Le brevi partite fra le rappresentative si susseguono incalzanti: partite vere, con arbitri veri. Il risultato, quello vero, è l’abbraccio con il compagno che fino a dieci minuti prima neanche si conosceva; è la foto fatta insieme; è l’applauso all’altra squadra… Si scambiano doni e ci si promette amicizie “per sempre”. E si torna a giocare con squadre ora diventate “miste”.

 

Maria Silvia è un’insegnante della “Gramsci”, che con Enza ed altre colleghe si è impegnata a fondo per il progetto: «Il calcio, a certi livelli, è spesso purtroppo associato a fatti e comportamenti non “educativi”; ma questo progetto che fa del calcio uno strumento di scambio, di amicizia, di solidarietà mi ha da subito stuzzicato curiosità ed interesse. Ha saputo coinvolgere scuole ed insegnanti sul loro terreno: le lezioni delle varie materie sono diventate occasioni per conoscere in maniera approfondita storia, tradizioni, ricchezze e problemi delle nazioni gemellate. La settimana di accoglienza ha creato una rete ideale e concreta fra le scuole delle province di Firenze e Siena che vi hanno aderito, le istituzioni e gli operatori dell’Inter».

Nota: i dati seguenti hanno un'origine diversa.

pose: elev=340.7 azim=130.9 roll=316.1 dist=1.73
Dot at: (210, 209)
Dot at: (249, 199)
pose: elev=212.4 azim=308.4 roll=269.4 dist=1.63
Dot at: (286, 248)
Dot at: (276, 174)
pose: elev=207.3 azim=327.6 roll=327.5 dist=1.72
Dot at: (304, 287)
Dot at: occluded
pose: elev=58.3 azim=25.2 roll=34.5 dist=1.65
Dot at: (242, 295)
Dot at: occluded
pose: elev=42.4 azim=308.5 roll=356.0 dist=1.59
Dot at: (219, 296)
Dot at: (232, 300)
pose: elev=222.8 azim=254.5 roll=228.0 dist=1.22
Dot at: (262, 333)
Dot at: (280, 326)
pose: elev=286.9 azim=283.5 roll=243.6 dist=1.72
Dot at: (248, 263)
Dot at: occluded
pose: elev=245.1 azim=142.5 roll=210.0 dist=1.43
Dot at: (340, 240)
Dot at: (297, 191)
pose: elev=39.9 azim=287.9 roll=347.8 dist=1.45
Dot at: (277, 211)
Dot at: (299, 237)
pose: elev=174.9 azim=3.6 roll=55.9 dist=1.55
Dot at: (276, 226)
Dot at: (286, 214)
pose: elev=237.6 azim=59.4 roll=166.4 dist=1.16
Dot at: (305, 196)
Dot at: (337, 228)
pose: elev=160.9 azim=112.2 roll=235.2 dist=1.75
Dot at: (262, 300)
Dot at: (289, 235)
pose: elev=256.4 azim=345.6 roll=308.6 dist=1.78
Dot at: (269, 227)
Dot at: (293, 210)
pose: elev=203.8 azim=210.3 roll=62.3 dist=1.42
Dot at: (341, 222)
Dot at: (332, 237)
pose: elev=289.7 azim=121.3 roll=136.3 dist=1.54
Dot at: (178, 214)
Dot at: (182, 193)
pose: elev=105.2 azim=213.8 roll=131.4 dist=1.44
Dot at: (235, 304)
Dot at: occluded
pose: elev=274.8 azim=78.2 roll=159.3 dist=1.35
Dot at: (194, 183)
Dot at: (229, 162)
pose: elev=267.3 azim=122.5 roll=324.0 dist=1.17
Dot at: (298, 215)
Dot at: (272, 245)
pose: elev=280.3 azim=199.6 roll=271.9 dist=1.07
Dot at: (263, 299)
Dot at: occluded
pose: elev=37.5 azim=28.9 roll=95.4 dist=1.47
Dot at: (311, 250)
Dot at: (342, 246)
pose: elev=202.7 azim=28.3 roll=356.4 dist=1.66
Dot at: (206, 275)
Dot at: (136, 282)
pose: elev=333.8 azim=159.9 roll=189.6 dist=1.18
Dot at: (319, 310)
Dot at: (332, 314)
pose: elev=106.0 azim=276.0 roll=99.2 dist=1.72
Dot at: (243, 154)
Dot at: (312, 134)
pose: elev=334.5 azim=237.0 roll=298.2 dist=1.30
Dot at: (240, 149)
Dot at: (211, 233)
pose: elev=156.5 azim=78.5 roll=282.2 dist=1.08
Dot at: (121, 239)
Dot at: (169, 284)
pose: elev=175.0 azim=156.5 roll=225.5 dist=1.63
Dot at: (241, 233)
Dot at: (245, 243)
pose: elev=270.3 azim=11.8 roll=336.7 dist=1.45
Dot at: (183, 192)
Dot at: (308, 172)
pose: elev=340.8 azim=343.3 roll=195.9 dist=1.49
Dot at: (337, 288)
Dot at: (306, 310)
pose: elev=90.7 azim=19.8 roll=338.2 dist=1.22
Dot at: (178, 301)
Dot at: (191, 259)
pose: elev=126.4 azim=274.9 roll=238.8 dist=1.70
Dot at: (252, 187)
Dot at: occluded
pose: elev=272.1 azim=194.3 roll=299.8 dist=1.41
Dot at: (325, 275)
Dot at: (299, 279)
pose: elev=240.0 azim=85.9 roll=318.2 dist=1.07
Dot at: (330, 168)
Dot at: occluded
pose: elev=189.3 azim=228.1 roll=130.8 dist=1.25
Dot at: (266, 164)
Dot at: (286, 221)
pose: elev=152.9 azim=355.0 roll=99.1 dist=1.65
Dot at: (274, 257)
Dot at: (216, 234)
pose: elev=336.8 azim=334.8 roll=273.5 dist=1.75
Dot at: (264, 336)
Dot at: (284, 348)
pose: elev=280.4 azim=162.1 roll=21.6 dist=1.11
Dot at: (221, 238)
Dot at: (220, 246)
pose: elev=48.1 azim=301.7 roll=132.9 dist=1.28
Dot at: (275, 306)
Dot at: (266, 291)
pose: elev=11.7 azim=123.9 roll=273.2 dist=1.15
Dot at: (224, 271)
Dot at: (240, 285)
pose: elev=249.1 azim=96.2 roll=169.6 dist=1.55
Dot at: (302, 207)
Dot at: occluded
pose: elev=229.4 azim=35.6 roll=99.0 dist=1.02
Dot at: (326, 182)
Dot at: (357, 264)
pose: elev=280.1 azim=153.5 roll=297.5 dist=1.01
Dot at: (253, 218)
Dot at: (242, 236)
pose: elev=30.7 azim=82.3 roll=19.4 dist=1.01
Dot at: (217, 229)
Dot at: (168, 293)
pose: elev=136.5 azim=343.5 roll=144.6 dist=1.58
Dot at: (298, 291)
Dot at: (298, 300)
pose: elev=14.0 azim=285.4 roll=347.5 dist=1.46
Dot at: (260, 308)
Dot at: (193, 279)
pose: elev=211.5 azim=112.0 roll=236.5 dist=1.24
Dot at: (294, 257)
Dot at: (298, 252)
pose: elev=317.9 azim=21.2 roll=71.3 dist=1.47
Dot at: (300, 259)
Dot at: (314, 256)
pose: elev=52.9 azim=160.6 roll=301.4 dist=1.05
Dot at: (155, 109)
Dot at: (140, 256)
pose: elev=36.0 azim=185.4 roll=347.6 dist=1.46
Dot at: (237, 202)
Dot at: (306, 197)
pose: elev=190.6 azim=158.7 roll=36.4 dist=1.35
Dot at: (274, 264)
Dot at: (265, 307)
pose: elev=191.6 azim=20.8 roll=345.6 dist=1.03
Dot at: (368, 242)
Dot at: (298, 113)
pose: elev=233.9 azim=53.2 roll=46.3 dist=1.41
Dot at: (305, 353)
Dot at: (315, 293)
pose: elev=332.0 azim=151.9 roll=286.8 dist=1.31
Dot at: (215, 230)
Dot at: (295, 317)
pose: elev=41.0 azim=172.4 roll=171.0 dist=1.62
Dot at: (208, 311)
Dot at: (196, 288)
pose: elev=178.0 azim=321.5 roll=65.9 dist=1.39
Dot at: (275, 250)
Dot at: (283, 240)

Le fanno eco i ragazzi della scuola con le loro entusiastiche impressioni: «Fantastico poter giocare a calcio senza premi e…  poter giocare nel campo della Nazionale!». «La cosa più bella è stata conoscere altri ragazzi e altre culture: studiarle sui libri è un’altra cosa… ci vorrebbero più occasioni come questa». «È stato commovente poterci scambiare regali piccoli, ma significativi: loro i loro oggettini tipici, le loro bandiere e noi ciò che abbiamo messo insieme pensando alle loro necessità. Ci siamo scambiati i numeri di telefono per rimanere amici». «Il progetto Inter Campus ci ha fatto imparare che non tutti i bambini sono fortunati come noi e abbiamo conosciuto le tradizioni e le lingue degli altri. Mi ricorderò che bisogna pensare agli altri e aiutare le persone bisognose».